The Philippines currently has the sixth largest population of Facebook users in the world – with over 19 million users as of December 2010. The country is also said to have the highest social media engagement in the Asia-Pacific region according to Internet marketing research firm ComScore.com. Mobile phone penetration is also high, with roughly 80 percent of the 92 million- strong Filipino population owning mobile phones, according to the National Telecommunications Commission.

“Since our office was established in 2003 to deal with Cybercrime cases till the present – there really has been an increasing trend,” agrees Chief Inspector Efren Fernandez of the Cybercrime Unit of the Philippine National Police’s Criminal Investigation and Detection Group.

Though cases remain highly underreported, Fernandez said more people are coming forward to report cases. “The awareness of the people is increasing.
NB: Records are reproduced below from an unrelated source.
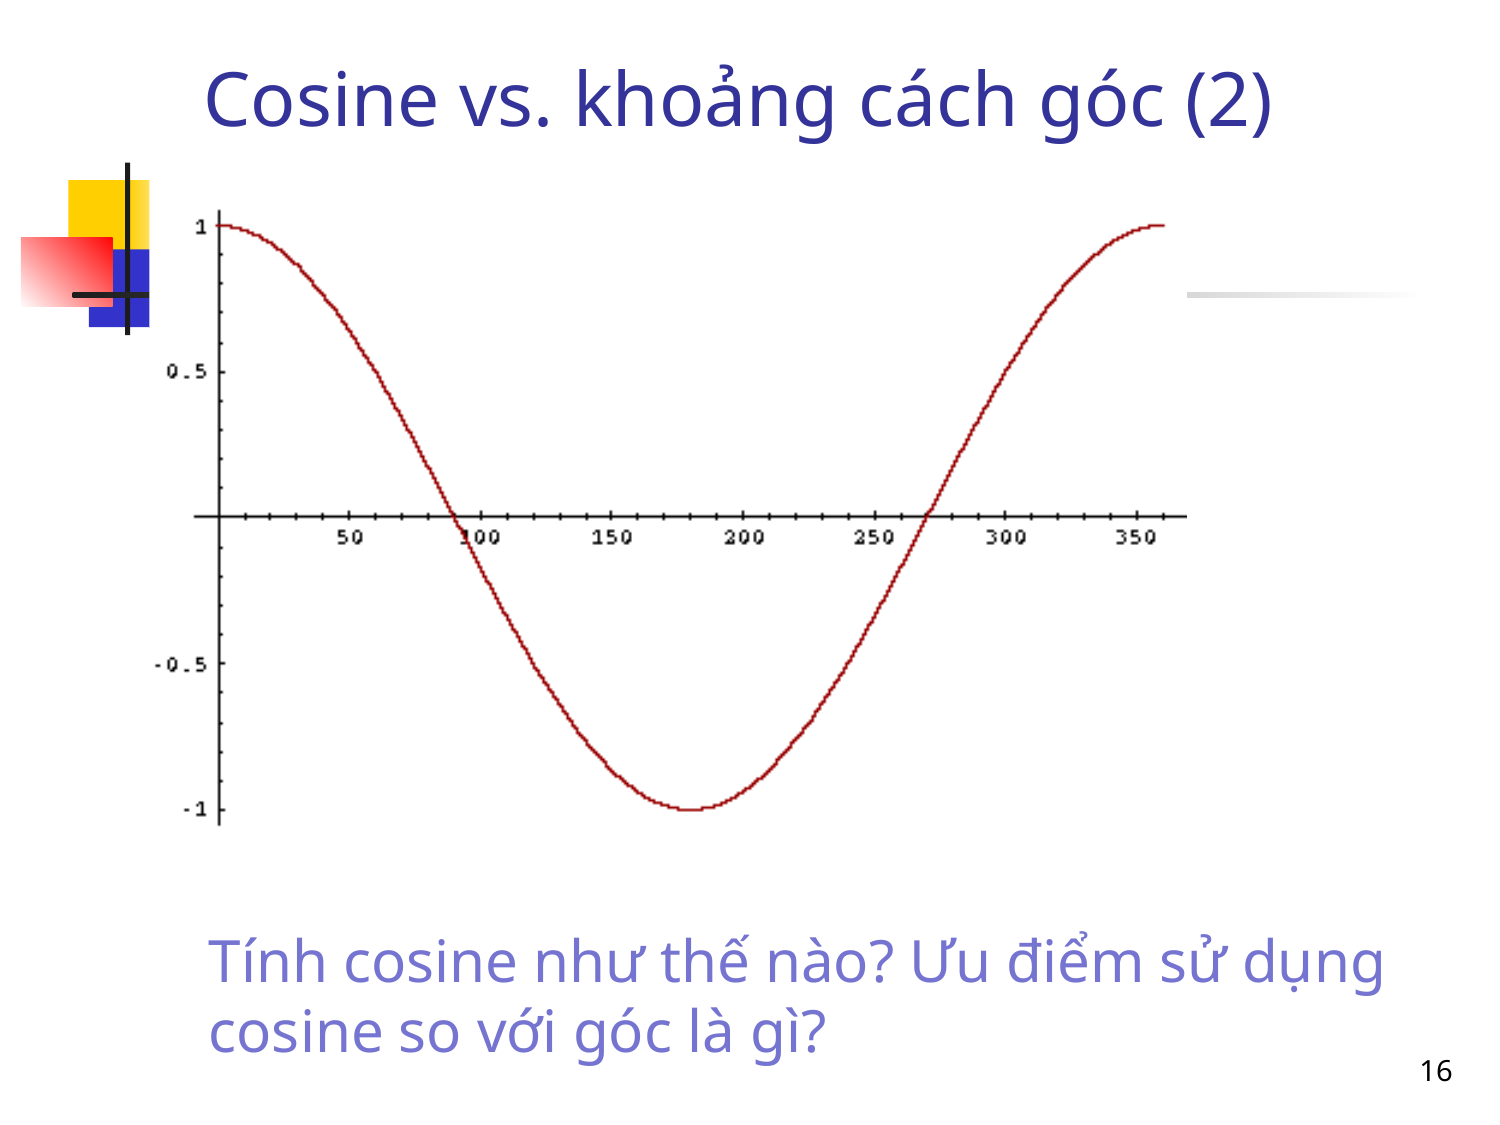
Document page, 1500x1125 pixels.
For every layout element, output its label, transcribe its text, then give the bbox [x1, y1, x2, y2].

text_box <number> [1155, 1024, 1468, 1100]
picture [149, 172, 1188, 865]
text_box Cosine vs. khoảng cách góc (2) [188, 35, 1467, 149]
text_box Tính cosine như thế nào? Ưu điểm sử dụng cosine so với góc là gì? [193, 916, 1469, 1083]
They already know they have become victims of Cybercrime,” he tells IPS on the sidelines of the forum.

According to a report by security software firm Symantec, as many as 87 percent of Filipino Internet users surveyed are falling victims to online criminal activities and malicious attacks every year – including online harassment and sexual predation.

But groups like the Foundation for Media Alternatives (FMA), one of the forum organizers, believe that technology can be a double-edged sword. The non- profit group is spearheading a global campaign for women to take control of technology.

Through their Feminist Technology Exchange (FTX) program, they provide a venue for women to better understand new technology and its potential and impact on their rights and lives.

“Those who have more control over technology – control meaning they understand it, they know how it works, they know how to change it from a deep technical level – have more power over those just using it,” says Cinco, who serves as an FTX trainer.

The first FTX session focused on teaching women working on women’s and children’s rights issues how to secure online communications since perpetrators have used these sites to track movements and harvest information from women. Another session provided women an opportunity to create digital stories to raise awareness on violence against women.

“Technology can victimize you but it can also be the solution to your victimization. If you understand how to use it, the potential to be victimized is lessened,” says Cinco.

The FTX is part of the Take Back the Tech campaign, being implemented in 12 countries globally by the Association of Progressive Communications Women’s Networking Support Program (APC WNSP), which calls for women and girls to take control of technology to end violence against women.